Search code examples
pythonclassmultiprocessingdillpathos

Python multiprocess change class instance in place


I have a list of class instances, and I want to call the same instance method in parallel, use pathos to be able to pickle instance method, The true problem is when I want to change/add an attribute to the instances, it doesn't work, I think this is because the pickling to sub-process is a deep-copy of the inputs. Anyone has any idea how to solve this? I don't want to change the way of writing the instance method ( such as return a value and put it together later).

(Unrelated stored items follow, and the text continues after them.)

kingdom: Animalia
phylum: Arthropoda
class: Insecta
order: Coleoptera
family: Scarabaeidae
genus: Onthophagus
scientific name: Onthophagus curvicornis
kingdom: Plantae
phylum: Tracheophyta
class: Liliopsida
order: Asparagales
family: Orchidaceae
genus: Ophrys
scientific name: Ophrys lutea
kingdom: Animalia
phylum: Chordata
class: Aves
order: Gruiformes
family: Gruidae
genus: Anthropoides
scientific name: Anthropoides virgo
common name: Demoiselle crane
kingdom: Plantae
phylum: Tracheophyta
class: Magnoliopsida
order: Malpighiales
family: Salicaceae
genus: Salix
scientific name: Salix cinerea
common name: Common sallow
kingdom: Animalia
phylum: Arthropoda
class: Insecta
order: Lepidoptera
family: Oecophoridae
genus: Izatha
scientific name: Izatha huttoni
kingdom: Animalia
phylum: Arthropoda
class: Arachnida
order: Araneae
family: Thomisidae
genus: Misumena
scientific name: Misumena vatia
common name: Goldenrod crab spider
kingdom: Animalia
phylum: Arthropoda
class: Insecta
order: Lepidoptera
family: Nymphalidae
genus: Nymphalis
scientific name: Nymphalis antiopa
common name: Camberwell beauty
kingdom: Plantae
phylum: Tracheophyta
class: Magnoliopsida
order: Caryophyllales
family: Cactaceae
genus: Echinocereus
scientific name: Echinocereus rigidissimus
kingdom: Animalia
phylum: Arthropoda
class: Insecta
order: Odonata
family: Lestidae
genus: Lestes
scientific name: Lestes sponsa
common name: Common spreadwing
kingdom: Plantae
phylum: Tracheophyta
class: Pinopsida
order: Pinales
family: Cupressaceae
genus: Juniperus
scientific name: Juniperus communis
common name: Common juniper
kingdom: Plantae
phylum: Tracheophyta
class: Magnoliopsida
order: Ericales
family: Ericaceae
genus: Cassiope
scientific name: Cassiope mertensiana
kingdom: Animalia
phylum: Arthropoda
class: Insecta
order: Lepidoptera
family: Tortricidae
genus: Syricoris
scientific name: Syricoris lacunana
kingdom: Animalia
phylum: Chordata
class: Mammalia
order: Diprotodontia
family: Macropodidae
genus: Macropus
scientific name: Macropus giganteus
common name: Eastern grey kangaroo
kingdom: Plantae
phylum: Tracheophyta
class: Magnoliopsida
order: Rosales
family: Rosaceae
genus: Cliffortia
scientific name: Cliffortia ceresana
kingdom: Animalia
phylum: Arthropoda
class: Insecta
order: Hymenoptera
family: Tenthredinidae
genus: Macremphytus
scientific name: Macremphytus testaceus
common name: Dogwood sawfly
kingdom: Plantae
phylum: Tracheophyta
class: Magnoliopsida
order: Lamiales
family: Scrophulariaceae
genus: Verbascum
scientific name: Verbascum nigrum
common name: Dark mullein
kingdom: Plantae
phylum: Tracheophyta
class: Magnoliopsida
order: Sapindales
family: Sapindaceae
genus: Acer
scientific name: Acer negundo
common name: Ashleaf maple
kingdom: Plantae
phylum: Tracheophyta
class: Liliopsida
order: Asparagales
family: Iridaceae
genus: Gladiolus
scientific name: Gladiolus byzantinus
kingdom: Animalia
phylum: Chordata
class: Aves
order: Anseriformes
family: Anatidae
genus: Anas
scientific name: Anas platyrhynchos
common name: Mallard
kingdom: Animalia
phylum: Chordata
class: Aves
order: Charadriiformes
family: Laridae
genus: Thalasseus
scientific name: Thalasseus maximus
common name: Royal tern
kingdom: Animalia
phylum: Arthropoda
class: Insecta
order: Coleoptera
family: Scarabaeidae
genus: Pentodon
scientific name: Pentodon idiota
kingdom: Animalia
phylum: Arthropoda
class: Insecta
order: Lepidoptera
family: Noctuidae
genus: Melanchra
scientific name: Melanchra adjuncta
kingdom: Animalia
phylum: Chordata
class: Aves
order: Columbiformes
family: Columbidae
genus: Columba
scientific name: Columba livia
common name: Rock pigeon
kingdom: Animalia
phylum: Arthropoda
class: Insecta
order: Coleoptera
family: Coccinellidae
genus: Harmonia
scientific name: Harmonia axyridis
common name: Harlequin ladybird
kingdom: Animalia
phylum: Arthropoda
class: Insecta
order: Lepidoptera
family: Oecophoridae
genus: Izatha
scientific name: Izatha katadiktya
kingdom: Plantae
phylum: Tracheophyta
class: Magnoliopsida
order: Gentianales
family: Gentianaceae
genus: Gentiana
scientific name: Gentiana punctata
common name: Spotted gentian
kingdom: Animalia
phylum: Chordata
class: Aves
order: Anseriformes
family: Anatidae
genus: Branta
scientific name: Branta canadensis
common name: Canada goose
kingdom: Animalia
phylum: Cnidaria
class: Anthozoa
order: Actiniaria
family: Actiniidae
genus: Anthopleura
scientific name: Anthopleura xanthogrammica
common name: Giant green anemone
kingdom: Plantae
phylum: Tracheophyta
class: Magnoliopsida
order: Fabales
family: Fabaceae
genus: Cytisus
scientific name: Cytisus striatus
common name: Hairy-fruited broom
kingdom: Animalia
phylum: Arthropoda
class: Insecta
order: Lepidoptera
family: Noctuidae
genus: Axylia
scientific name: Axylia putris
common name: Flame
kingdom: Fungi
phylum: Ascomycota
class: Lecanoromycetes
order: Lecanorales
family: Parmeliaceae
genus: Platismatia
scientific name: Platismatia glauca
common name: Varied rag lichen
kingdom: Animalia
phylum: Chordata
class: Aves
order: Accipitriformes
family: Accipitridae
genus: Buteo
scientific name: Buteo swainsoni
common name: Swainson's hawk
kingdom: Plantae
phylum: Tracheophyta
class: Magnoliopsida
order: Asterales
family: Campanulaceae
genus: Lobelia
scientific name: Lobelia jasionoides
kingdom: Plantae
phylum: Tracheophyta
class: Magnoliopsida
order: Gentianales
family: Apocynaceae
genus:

from joblib import Parallel, delayed
import pathos.multiprocessing as mp
# import multiprocessing as mp 
import random
import os

pool = mp.Pool(mp.cpu_count())

class Person(object):
    def __init__(self, name):
        self.name = name

    def print_name(self, num):
        self.num = num
        print "worker {}, person name {}, received int {}".format(os.getpid(), self.name, self.num)


people = [Person('a'),
          Person('b'),
          Person('c'),
          Person('d'),
          Person('e'),
          Person('f'),
          Person('g'),
          Person('h')]


for i, per in enumerate(people):
    pool.apply_async(Person.print_name, (per, i) )

pool.close()
pool.join()
print 'their number'
for per in people:
    print per.num

This is the output, the num attribute is not found, I think it is because the change is made on those copies.

In [1]: run delme.py
worker 13981, person name a, random int 0
worker 13982, person name b, random int 1
worker 13983, person name c, random int 2
worker 13984, person name d, random int 3
worker 13985, person name e, random int 4
worker 13986, person name f, random int 5
worker 13987, person name g, random int 6
worker 13988, person name h, random int 7
their number
---------------------------------------------------------------------------
AttributeError                            Traceback (most recent call last)
/chimerahomes/wenhoujx/brain_project/network_analysis/delme.py in <module>()
     39 print 'their number'
     40 for per in people:
---> 41     print per.num

AttributeError: 'Person' object has no attribute 'num'

following suggest in the comments, I try to return self from the child-process, but it seems a pathos bug that the returned self is NOT its original type. See the following code:

import pickle
# from joblib import Parallel, delayed
import pathos.multiprocessing as mp
# import multiprocessing as mp 
import random
import os

pool = mp.Pool(mp.cpu_count())

class Person(object):
    def __init__(self, name):
        self.name = name

    def print_name(self, num):
        self.num = num
        print "worker {}, person name {}, received int {}".format(os.getpid(), self.name, self.num)
        # return itself and put everything together
        return self



people = [Person('a'),
          Person('b'),
          Person('c'),
          Person('d'),
          Person('e'),
          Person('f'),
          Person('g'),
          Person('h')]

# Parallel(n_jobs=-1)(delayed(Person.print_name)(per) for per in people)

res = []
for i, per in enumerate(people):
    res.append(pool.apply_async(Person.print_name, (per, i) ))

pool.close()
pool.join()
people = [rr.get() for rr in res]


print 'their number'
for per in people:
    print per.num

print isinstance(people[0], Person)

and this is the output:

In [1]: run delme.py
worker 29963, person name a, received int 0
worker 29962, person name b, received int 1
worker 29964, person name c, received int 2
worker 29962, person name d, received int 3
worker 29966, person name e, received int 4
worker 29967, person name f, received int 5
worker 29966, person name g, received int 6
worker 29967, person name h, received int 7
their number
0
1
2
3
4
5
6
7
False

I use the default multiprocessing package, and it has no such problem.


Solution

  • The problem is that self.num is a assigned in the child process. multiprocessing does not pass the original object back to the caller. It does pass the method's return code back. So, you could pass num back directly or even self (but that is generally inefficient and doesn't replace the existing object in the parent, just creates a new one).